We pulled out of the parking lot and the gravel crunched underneath our tires as I laid my seat back.  I always rode in the front passenger seat of our black sedan with the seat reclined all the way back.  It made me feel cool and hidden at the same time, and to me, this combination felt powerful and rare.  My mom seemed unusually quiet as she passed me my congee soup.  It had become my routine to indulge in sweet red bean congee soup after swim practice because it satiated that unnatural appetite that boys get after swimming just enough so that it wouldn’t resurface until dinnertime.  It was raining that day and even though I had but eleven years under my belt, I understood there was something poetic and peaceful about staring at the squiggly path of rain drops running across a car window.  My mom cleared her throat and broke the news that my Dad had found a new job in San Diego.  “I’m sorry,” she said.  I watched the rain weave across the clear pane above my nose in silence, and stared out at the grey skies, which were the same color as the pit in my stomach.  But I knew it wasn’t raining because the universe cared anything for an eleven-year-old’s sorrow.  It was just condensation and Florida gets a lot of that.  We were leaving the pool where I first learned to perform a dive and a flip-turn, and we were headed home.  And then we were going to leave that home and go to California where there was very little condensation.  I told my mom that I would try my best not to be too sad when we pulled into the driveway, and try to be happy for Dad.

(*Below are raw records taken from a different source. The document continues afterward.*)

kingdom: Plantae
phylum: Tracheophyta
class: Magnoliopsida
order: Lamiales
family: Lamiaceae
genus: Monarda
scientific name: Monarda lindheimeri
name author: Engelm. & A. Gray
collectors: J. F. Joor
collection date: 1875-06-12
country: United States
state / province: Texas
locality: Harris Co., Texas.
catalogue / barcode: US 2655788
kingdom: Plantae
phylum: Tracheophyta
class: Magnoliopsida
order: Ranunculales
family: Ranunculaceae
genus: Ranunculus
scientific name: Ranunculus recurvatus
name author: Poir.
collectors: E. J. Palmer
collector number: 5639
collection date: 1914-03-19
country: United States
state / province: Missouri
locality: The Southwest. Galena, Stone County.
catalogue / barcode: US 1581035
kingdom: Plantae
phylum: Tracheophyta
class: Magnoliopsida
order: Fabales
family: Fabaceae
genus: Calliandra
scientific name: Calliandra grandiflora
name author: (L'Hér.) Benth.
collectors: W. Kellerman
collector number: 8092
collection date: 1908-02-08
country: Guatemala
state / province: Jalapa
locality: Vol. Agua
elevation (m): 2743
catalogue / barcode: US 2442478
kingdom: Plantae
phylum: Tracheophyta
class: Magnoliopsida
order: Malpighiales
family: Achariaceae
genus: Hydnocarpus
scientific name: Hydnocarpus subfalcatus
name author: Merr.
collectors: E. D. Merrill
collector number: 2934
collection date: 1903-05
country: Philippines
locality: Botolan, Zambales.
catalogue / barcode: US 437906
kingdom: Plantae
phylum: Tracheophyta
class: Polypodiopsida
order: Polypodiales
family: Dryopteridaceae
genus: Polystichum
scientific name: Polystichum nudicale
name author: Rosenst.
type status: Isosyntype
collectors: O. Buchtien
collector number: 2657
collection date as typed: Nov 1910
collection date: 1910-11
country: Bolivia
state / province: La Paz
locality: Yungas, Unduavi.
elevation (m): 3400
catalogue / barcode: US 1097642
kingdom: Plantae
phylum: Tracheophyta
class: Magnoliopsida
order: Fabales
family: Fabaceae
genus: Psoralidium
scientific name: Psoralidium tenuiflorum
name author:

We packed our belongings and moved a few weeks later, and by the time I was helping to push that green sofa into the back of our moving van, the initial cloud of sadness I carried with me had condensed into droplets of nervous excitement.  They wormed their way across my insides.  What would California be like?  Would I make new friends?  And what about school, and swimming, and would I survive all the earthquakes?  Now, fourteen years after I sat quietly in that black sedan watching the rain slide sideways; after our yellow van first crossed into the city limits of San Diego and we took in for the first time California’s freeway overpasses and mountainous desert terrain, I see only a landscape of fond memories where there once was so much uncertainty.  When it comes to new beginnings, often it’s the view backwards that provides the greatest scope.  So during a season where we turn our attention to family, friends, and fresh starts, I’m reminded that in life—despite all the anxiety we harbor over what direction we’re going and where we’ll end up—it’s often the ride we’ll remember the most.  Maybe it doesn’t really matter where you are going as long as you carry with you the right things and go with the right people.  Especially if you remember to stick the green sofa in the back.